NNT and NNH values are subject to limitations. Values can vary with baseline risk, length of treatment, response threshold definitions, and length of follow-up. In addition, regarding NNH, if the treatment arm has a lower rate of discontinuation than the placebo arm, it yields a negative absolute risk reduction, and hence results in a difficult to interpret “negative” NNH value; arbitrarily assigning an NNH value of 1000 under these circumstances is a workaround in order to estimate the LHH. Moreover, for small event rate differences, 95% CI values generally span infinity, and thus inherently the NNH estimate would be imprecise. Because of these limitations, NNT and NNH values (and the LHH values calculated from them) should be interpreted with caution, particularly across trials and interventions. In the absence of direct head-to-head studies, no definitive conclusions regarding one treatment being better than another should be drawn from reports of NNT and NNH values across various studies. Analyses are post hoc. Due to the nature of NNT/NNH analysis, the data analyzed in this study are limited to dichotomous outcomes. The results may not be generalizable to patients outside the confines of a clinical trial; this is always a concern for results of randomized controlled trials because of the strict inclusion/exclusion criteria that these studies require. Reasons for clinical trial discontinuation can be complex, so the NNH for discontinuations due to AEs in the study may not always generalize to overall tolerability in clinical practice. The brief durations of the available controlled studies limit the sensitivity of calculating NNH for delayed adverse outcomes beyond 3–6 months, and the relatively small sample sizes of the studies limit sensitivity of calculating NNH for uncommon adverse outcomes and sub-population effects.

Conclusions

Across 4 trials, in comparison to placebo galcanezumab showed robust NNTs to achieve response rates and favorable NNHs associated with discontinuations due to AEs.

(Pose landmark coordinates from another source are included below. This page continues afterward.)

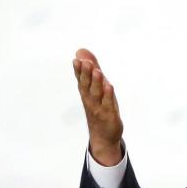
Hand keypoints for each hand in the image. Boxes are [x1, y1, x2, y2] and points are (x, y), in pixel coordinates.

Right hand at [73, 48, 123, 165]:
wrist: (103, 136)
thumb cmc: (99, 108)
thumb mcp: (96, 87)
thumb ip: (90, 69)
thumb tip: (81, 50)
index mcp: (86, 93)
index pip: (81, 80)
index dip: (78, 70)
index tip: (76, 59)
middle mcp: (90, 100)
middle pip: (87, 86)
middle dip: (86, 74)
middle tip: (85, 62)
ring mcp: (99, 108)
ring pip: (97, 94)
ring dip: (97, 82)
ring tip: (98, 71)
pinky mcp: (109, 115)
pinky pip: (108, 105)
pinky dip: (108, 96)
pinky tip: (109, 86)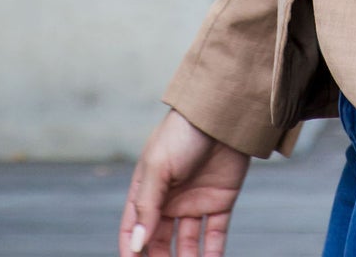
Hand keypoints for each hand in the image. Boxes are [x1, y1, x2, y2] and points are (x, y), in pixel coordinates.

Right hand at [119, 108, 247, 256]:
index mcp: (148, 190)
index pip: (134, 229)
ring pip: (187, 245)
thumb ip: (146, 207)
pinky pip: (214, 236)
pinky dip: (212, 254)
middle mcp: (170, 200)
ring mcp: (195, 202)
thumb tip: (136, 245)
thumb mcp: (158, 167)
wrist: (223, 113)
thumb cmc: (183, 133)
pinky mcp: (220, 202)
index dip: (132, 251)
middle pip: (160, 243)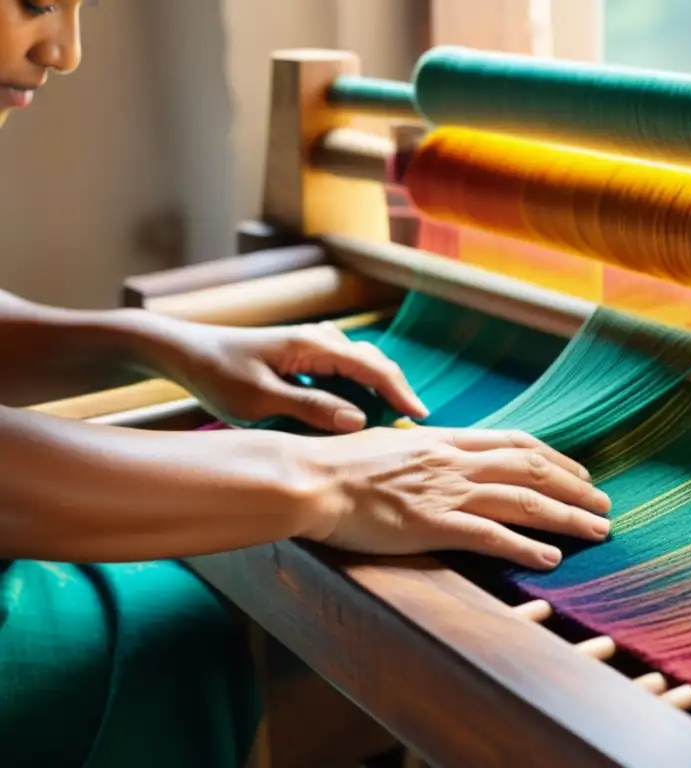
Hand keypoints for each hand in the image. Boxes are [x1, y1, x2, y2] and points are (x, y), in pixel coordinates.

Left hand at [146, 318, 427, 431]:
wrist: (184, 351)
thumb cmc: (217, 374)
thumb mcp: (260, 398)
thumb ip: (310, 408)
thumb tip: (358, 419)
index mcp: (313, 345)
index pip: (373, 367)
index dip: (400, 392)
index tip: (420, 418)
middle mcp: (319, 340)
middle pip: (373, 362)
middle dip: (396, 390)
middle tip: (412, 423)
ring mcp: (312, 344)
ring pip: (360, 363)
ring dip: (379, 388)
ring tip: (392, 418)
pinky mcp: (303, 354)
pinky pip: (343, 368)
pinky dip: (360, 386)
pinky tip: (360, 408)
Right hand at [299, 426, 611, 568]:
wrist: (309, 477)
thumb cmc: (341, 464)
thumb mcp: (392, 445)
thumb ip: (425, 451)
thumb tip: (440, 452)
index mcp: (445, 441)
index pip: (515, 442)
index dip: (555, 458)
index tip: (580, 472)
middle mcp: (453, 462)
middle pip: (531, 469)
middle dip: (574, 487)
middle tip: (605, 504)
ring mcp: (444, 492)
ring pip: (522, 501)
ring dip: (566, 517)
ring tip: (597, 531)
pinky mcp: (430, 525)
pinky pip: (489, 536)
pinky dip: (525, 547)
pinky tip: (550, 558)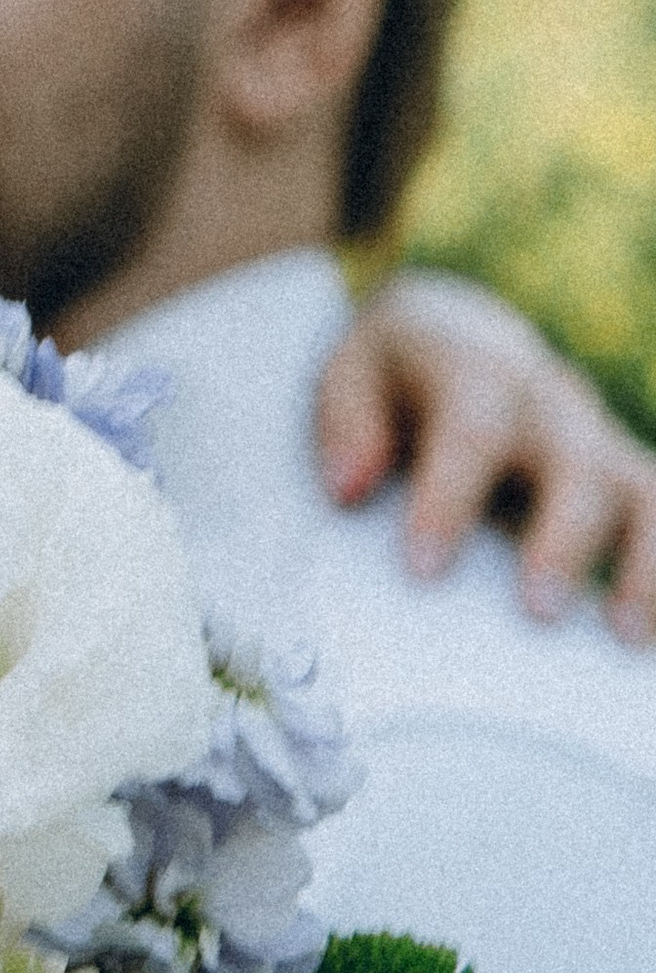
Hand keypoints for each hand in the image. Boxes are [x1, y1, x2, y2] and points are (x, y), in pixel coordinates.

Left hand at [318, 269, 655, 637]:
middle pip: (573, 462)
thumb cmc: (393, 377)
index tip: (425, 569)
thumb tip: (350, 485)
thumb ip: (346, 421)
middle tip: (540, 610)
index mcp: (475, 367)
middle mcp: (548, 400)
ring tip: (624, 634)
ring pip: (640, 491)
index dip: (453, 496)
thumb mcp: (350, 373)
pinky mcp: (621, 474)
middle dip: (561, 538)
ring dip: (643, 562)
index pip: (474, 428)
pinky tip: (646, 638)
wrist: (454, 334)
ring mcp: (593, 438)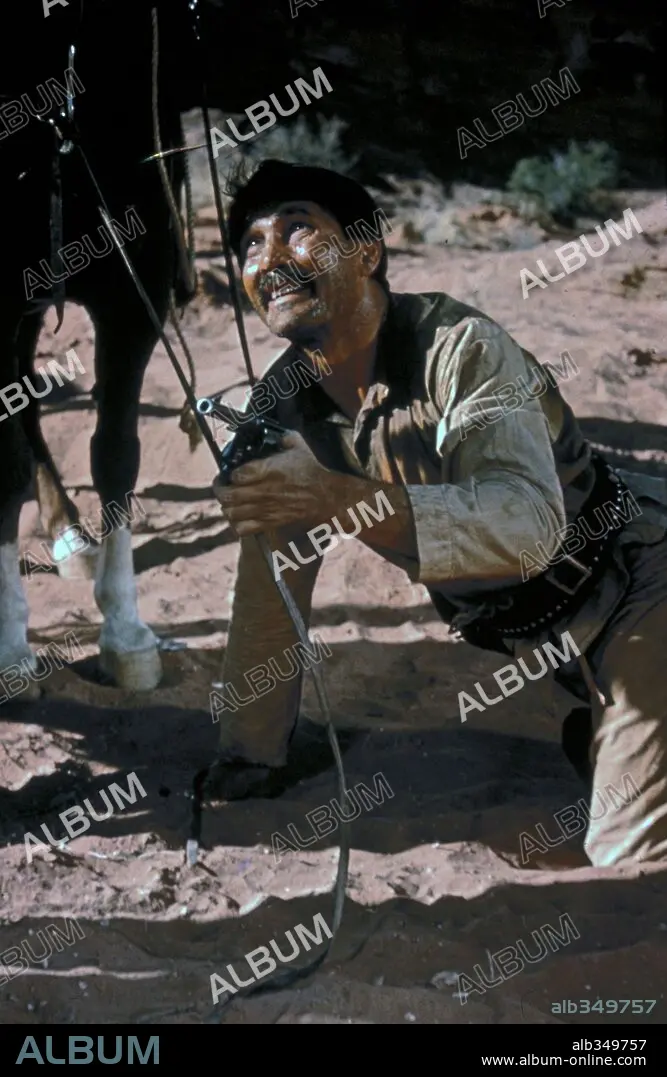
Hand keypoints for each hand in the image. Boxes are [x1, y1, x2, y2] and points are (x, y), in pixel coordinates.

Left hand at [213, 431, 334, 536]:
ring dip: (226, 506)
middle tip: (222, 485)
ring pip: (232, 513)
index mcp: (268, 470)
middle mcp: (263, 491)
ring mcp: (265, 509)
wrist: (324, 494)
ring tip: (229, 501)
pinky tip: (239, 517)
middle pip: (228, 495)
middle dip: (220, 490)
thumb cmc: (309, 469)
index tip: (230, 472)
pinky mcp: (269, 522)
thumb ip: (284, 437)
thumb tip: (276, 433)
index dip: (229, 474)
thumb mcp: (298, 446)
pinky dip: (236, 524)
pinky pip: (243, 529)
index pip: (236, 475)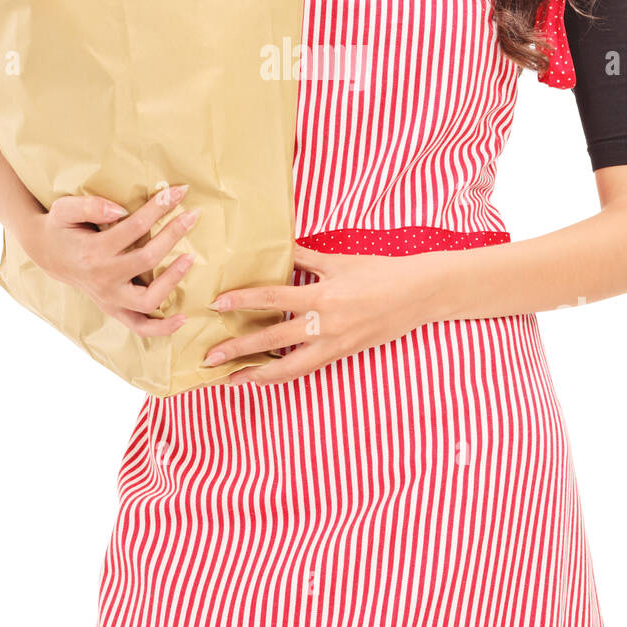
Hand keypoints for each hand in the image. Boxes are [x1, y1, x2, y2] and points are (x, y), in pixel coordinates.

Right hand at [22, 184, 197, 336]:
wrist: (48, 254)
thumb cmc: (61, 227)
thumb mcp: (64, 209)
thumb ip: (89, 206)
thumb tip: (119, 210)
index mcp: (93, 251)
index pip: (134, 227)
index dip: (159, 207)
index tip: (178, 192)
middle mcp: (103, 278)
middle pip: (147, 258)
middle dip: (173, 234)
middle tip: (192, 216)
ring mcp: (109, 298)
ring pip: (147, 300)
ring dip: (173, 280)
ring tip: (190, 258)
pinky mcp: (114, 309)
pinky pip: (140, 327)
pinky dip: (162, 328)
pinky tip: (183, 318)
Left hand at [203, 244, 429, 384]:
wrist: (418, 295)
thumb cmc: (379, 272)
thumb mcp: (339, 260)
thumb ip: (305, 257)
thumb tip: (275, 247)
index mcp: (322, 296)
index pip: (273, 299)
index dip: (242, 301)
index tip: (216, 304)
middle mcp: (325, 325)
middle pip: (272, 341)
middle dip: (238, 350)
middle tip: (208, 358)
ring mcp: (334, 345)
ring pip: (288, 368)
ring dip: (257, 374)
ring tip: (231, 379)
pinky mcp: (343, 355)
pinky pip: (306, 368)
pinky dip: (283, 373)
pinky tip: (265, 375)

These findings suggest galcanezumab is associated with an advantageous benefit–risk profile. In patients with failure of ≥ 2 prior preventive treatments, the NNTs to achieve ≥ 30% and ≥ 50% response rates were similar between patients with CM (REGAIN and CONQUER CM) and those with EM (EVOLVE-1/2 and CONQUER EM) who received a single loading dose of 240 mg galcanezumab followed by 120 mg monthly thereafter (Table 4). More robust (i.e., lower) NNTs were observed for patients with EM (EVOLVE-1/2 and CONQUER EM) than for those with CM (REGAIN and CONQUER CM) (Table 5). The percentages of discontinuations due to AEs were not statistically significantly higher for galcanezumab versus placebo in the EVOLVE-1/2, REGAIN, and CONQUER trials.

Therefore, this analysis shows galcanezumab is an effective preventive treatment for both chronic and episodic migraine with an excellent safety profile, where the benefits outweigh the possible risks associated with the drug.